Make two graphs: a) the histogram for the annual maximum (pdf) b) the cumulative probability (cdf)

Show the code
fig, (ax1, ax2) = plt.subplots(2, 1, figsize=(10,8))

h=max_annual['PRCP'].values
ax1.hist(h, bins=np.arange(0,100,10), density=True)
ax2.hist(h, bins=np.arange(0,100,10), cumulative=1, density=True)

ax1.set(ylabel="pdf")
ax2.set(xlabel="annual daily precipitation maxima (mm)",
        ylabel="cdf",
        );

8.2 Weibull plotting position

How to make a cdf by yourself?

Show the code
# sort the annual daily precipitation maxima, from lowest to highest
max_annual['max_sorted'] = np.sort(max_annual['PRCP'])
# let's give it a name, h
h = max_annual['max_sorted'].values
# make an array "order" of size N=len(h), from 1 to N
N = len(h)
rank = np.arange(N) + 1
# make a new array, "rank"
cdf_weibull = rank / (N+1)

Plot it next to the cdf that pandas’ hist makes for you. What do you see?

Show the code
fig, ax = plt.subplots(figsize=(10,7))
ax.hist(h, bins=np.arange(0,100,10), cumulative=1, density=True, label="from 'hist'")
ax.plot(h, cdf_weibull, color="tab:orange", linewidth=3, label="our cdf")
ax.set_ylabel("cdf")
ax.set_xlabel("annual daily precipitation maxima (mm)")
ax.set_title("Eilat")
ax.legend()

The generalized extreme value distribution has 3 parameters: shape, location, scale.

Let’s get a “best fit” estimate of these parameters for Eilat’s rainfall statistics.

Show the code
params = genextreme.fit(h)
print("Best fit:")
print(f"shape = {params[0]:.2f}\nlocation = {params[1]:.2f}\nscale = {params[2]:.2f}")
Best fit:
shape = -0.42
location = 6.05
scale = 5.68

Let’s see the GEV distribution for these parameters

Show the code
fig, ax = plt.subplots(figsize=(10,7))
ax.hist(h, bins=np.arange(0,100,10), density=True, label="from 'hist'")
rain = np.arange(0,80)
pdf_rain = genextreme(c=params[0], loc=params[1], scale=params[2]).pdf(rain)
ax.plot(rain, pdf_rain, color="tab:orange", lw=3, label="gev fit")
ax.set_ylabel("pdf")
ax.set_xlabel("annual daily precipitation maxima (mm)")
ax.set_title("Eilat")
ax.legend()

We can do the same for the cdf…

Show the code
fig, ax = plt.subplots(figsize=(10,7))
ax.plot(h, cdf_weibull, color="tab:blue", linewidth=3, label="weibull cdf")
rain = np.arange(0,80)
cdf_rain = genextreme(c=params[0], loc=params[1], scale=params[2]).cdf(rain)
ax.plot(rain, cdf_rain, color="tab:orange", lw=3, label="gev fit")
ax.set_ylabel("cdf")
ax.set_xlabel("annual daily precipitation maxima (mm)")
ax.set_title("Eilat")
ax.legend()

We are almost there! Remember that the return time are given by:

T_r(x) = \frac{1}{1-F(x)},

where F is the cdf.

Survival = 1-F

The package that we are using, scipy.stats.genextreme has a method called isf, or inverse survival function, which is exactly what we want! In order to use it, you have to feed it a “quantile” q or probability. Suppose you want to know how strong is a 1 in a 100 year event, then your return period is 100 (years), and the probability is simply its inverse, 1/100.

cdf as we are use to
fig, ax = plt.subplots(figsize=(10,7))

T = 1 / (1-cdf_weibull)
ax.plot(T, h, 'o', label="return time from data")

rain = np.arange(0,150)
cdf_rain = genextreme(c=params[0], loc=params[1], scale=params[2]).cdf(rain)

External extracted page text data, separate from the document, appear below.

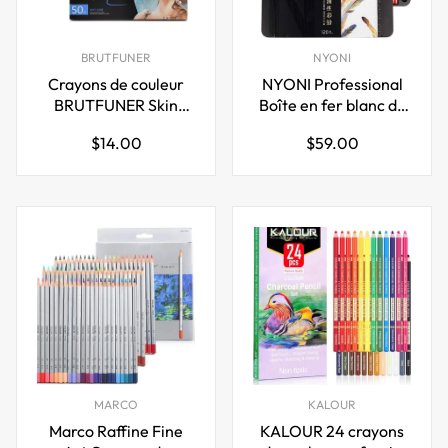
BRUTFUNER
NYONI
Crayons de couleur
NYONI Professional
BRUTFUNER Skin
Boîte en fer blanc de
Tone 26/50/72
120 crayons de
Prix
Prix
$14.00
$59.00
couleurs
couleur
régulier
régulier
MARCO
KALOUR
Marco Raffine Fine
KALOUR 24 crayons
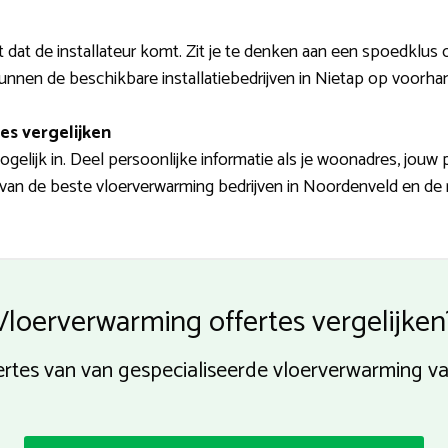
t dat de installateur komt. Zit je te denken aan een spoedklus o
kunnen de beschikbare installatiebedrijven in Nietap op voorhan
es vergelijken
elijk in. Deel persoonlijke informatie als je woonadres, jouw
 van de beste vloerverwarming bedrijven in Noordenveld en de r
Vloerverwarming offertes vergelijken
ffertes van van gespecialiseerde vloerverwarming 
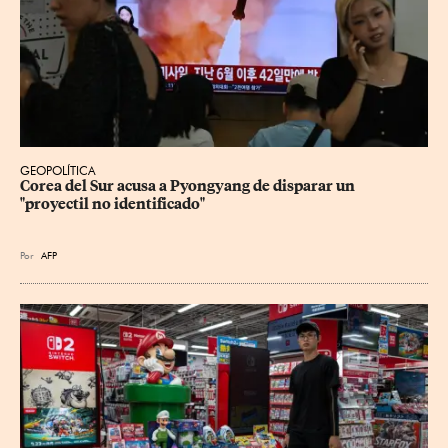
GEOPOLÍTICA
Corea del Sur acusa a Pyongyang de disparar un 
"proyectil no identificado"
Por
AFP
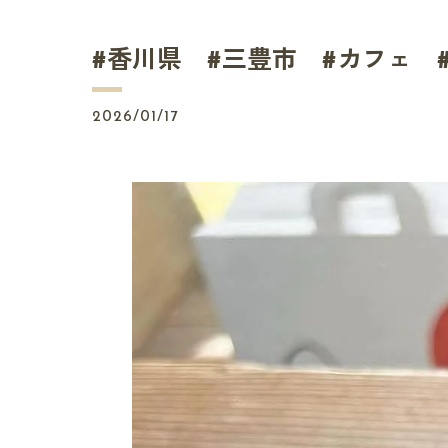
#香川県 #三豊市 #カフェ 
2026/01/17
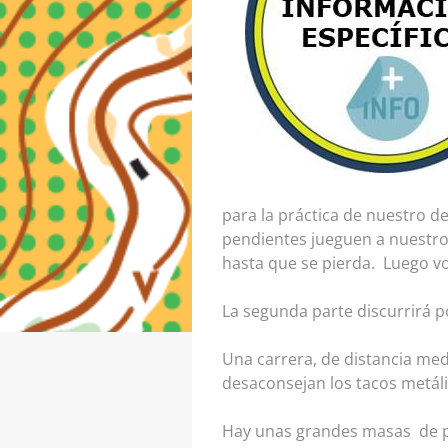
para la práctica de nuestro d
pendientes jueguen a nuestro 
hasta que se pierda. Luego vo
La segunda parte discurrirá po
Una carrera, de distancia medi
desaconsejan los tacos metáli
Hay unas grandes masas de pi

ax.plot(1/(1-cdf_rain), rain, color='tab:orange', lw=2, label="return time from gev")
ax.legend(loc="upper right", frameon=False)
ax.set(xlabel="return time (year)",
       ylabel=f"annual daily precipitation max (mm)",
       xlim=[0, 125],
       ylim=[0, 150]);

In the code below, we use 1/T as the argument for isf. Why?

We know that

T = \frac{1}{1-\text{CDF}} = \frac{1}{\text{SF}}

If we take the reciprocal of the equation above, SF will become the inverse SF, or ISF:

\text{ISF} = \frac{1}{T}

The code below was heavily inspired by this Stack Overflow response.

Show the code
# Compute the return levels for several return periods.
return_periods = np.array([5, 10, 20, 50, 100, 500])
return_levels = genextreme.isf(1/return_periods, *params)

print("Return levels:")
print()
print("Period    Level")
print("(years)   (mm)")

for period, level in zip(return_periods, return_levels):
    print(f'{period:4.0f}  {level:9.2f}')
Return levels:

Period    Level
(years)   (mm)
   5      17.88
  10      27.22
  20      39.36
  50      61.56
 100      84.84
 500     173.12

You might want to do the opposite: given a list of critical daily max levels, what are the return periods for them? In this case you can use the sf method, “survival function”.

Show the code
levels_mm = np.array([20, 50, 100, 200, 300])
return_per = 1/genextreme.sf(levels_mm, *params)

print("Return levels:")
print()
print("Level       Period")
print("(mm)       (years)")

for level,period in zip(levels_mm, return_per):
    print(f'{level:9.2f}  {period:4.0f}')
Return levels:

Level       Period
(mm)       (years)
    20.00     6
    50.00    32
   100.00   144
   200.00   698
   300.00  1798

8.3 fit

Not always the fit operation succeeds. Sometimes, the fitted parameters yield curves that do not seem to describe well the pdf or the cdf we are studying. What to do?

  1. ALWAYS check your parameters. Plot the fitted curve against the experimental data and see with your eyes if it makes sense.
  2. If it doesn’t make sense, you have to run fit again, with some changes. A common problem is that the algorithm chose initial values for the parameters that do not converge to the optimal parameters we are looking for. In this case, one needs to help fit by giving it initial guesses for the parameters, like this:
location_guess = 6.0
scale_guess = 5.0
shape_guess = -0.5
params = genextreme.fit(data, shape_guess, loc=location_guess, scale=scale_guess)

More details on this can be found in the documentation.